==== Records for the task

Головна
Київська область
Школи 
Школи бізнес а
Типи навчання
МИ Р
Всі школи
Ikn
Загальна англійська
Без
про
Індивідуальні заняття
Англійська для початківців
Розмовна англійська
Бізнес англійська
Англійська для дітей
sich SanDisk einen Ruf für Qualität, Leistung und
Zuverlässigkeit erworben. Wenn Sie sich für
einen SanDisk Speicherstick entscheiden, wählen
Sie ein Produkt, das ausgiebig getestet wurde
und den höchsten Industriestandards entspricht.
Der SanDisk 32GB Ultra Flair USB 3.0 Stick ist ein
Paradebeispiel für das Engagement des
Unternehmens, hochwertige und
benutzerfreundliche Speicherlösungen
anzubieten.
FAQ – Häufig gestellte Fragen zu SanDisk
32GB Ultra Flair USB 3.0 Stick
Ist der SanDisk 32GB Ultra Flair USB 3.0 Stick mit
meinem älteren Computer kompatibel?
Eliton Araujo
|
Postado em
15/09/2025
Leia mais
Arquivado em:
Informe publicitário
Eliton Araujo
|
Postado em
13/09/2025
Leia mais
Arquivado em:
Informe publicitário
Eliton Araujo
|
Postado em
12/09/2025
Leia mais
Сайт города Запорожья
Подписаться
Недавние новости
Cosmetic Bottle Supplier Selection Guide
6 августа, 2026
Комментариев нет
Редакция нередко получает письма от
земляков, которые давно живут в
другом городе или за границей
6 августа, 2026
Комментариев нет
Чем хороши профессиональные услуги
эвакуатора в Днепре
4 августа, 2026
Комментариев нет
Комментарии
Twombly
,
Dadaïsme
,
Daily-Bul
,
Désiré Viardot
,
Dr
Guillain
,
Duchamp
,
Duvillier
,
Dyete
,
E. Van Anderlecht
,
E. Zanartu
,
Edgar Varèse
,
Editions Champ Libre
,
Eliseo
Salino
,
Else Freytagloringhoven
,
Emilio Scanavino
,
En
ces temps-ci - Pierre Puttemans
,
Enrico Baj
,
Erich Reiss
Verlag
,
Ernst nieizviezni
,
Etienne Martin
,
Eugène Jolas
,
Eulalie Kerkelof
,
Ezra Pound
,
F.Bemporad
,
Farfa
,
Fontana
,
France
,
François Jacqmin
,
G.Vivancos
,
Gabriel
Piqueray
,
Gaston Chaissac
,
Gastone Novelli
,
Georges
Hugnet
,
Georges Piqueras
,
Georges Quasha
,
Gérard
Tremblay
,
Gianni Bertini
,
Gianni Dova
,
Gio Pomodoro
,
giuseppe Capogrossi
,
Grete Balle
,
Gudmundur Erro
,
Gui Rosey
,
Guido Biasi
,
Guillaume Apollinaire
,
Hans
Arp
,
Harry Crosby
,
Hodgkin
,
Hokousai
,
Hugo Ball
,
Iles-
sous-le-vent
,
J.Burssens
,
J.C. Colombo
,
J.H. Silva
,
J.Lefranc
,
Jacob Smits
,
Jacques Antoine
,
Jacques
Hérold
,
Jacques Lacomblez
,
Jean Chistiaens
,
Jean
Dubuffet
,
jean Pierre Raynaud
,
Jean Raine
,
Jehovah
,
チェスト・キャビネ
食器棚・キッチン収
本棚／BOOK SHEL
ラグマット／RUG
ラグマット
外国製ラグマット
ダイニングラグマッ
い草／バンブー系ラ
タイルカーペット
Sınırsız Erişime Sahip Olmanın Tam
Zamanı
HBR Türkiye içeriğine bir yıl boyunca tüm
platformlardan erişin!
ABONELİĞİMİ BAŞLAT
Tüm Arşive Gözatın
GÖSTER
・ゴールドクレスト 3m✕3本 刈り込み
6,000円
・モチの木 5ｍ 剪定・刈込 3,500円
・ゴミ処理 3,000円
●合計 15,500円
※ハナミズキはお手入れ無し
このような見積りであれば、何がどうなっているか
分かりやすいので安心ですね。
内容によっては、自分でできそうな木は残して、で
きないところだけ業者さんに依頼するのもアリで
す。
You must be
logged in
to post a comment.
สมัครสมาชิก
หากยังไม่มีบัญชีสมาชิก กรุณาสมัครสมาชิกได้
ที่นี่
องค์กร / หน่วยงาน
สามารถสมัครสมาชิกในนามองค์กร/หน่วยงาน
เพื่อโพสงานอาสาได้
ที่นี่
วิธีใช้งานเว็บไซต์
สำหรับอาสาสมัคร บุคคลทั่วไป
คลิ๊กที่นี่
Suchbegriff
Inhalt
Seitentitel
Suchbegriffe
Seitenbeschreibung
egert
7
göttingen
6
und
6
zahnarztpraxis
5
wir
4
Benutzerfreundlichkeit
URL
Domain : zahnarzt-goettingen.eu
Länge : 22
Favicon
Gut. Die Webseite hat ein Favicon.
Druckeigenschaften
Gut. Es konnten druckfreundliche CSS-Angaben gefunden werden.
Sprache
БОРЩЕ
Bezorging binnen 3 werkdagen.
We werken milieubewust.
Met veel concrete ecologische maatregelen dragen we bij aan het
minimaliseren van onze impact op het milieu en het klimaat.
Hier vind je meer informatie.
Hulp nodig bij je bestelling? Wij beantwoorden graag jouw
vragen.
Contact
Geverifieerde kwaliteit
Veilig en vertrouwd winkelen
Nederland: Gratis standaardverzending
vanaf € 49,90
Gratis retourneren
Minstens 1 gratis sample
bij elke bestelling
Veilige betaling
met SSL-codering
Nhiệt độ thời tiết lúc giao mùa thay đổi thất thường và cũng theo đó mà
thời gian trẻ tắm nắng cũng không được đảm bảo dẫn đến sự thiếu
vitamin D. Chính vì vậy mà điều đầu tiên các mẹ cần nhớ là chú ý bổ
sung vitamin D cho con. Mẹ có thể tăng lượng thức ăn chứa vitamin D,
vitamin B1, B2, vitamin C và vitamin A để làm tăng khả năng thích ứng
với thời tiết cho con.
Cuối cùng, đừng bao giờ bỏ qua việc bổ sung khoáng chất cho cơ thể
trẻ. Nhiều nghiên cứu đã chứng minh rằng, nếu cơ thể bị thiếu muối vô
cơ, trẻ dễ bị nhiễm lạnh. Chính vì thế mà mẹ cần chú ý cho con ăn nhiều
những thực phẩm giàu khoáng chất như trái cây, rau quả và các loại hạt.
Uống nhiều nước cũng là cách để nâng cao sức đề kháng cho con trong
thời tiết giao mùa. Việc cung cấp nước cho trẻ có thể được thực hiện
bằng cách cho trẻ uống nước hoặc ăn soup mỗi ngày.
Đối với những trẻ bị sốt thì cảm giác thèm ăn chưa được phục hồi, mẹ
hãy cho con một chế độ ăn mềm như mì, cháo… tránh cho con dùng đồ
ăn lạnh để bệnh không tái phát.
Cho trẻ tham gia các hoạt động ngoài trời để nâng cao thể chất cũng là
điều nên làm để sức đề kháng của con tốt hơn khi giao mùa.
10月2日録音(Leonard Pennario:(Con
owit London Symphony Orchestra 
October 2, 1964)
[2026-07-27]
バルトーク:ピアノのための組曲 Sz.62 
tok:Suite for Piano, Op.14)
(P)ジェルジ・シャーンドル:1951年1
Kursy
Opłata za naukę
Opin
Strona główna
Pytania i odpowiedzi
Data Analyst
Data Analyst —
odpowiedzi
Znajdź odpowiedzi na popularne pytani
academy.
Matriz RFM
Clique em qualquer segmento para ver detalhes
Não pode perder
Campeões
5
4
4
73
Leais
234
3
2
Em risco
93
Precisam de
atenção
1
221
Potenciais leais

========

### Task objective
Where in the records above does the word "einen" appear? Copy each line that holds it.

### Answer section
sich SanDisk einen Ruf für Qualität, Leistung und
einen SanDisk Speicherstick entscheiden, wählen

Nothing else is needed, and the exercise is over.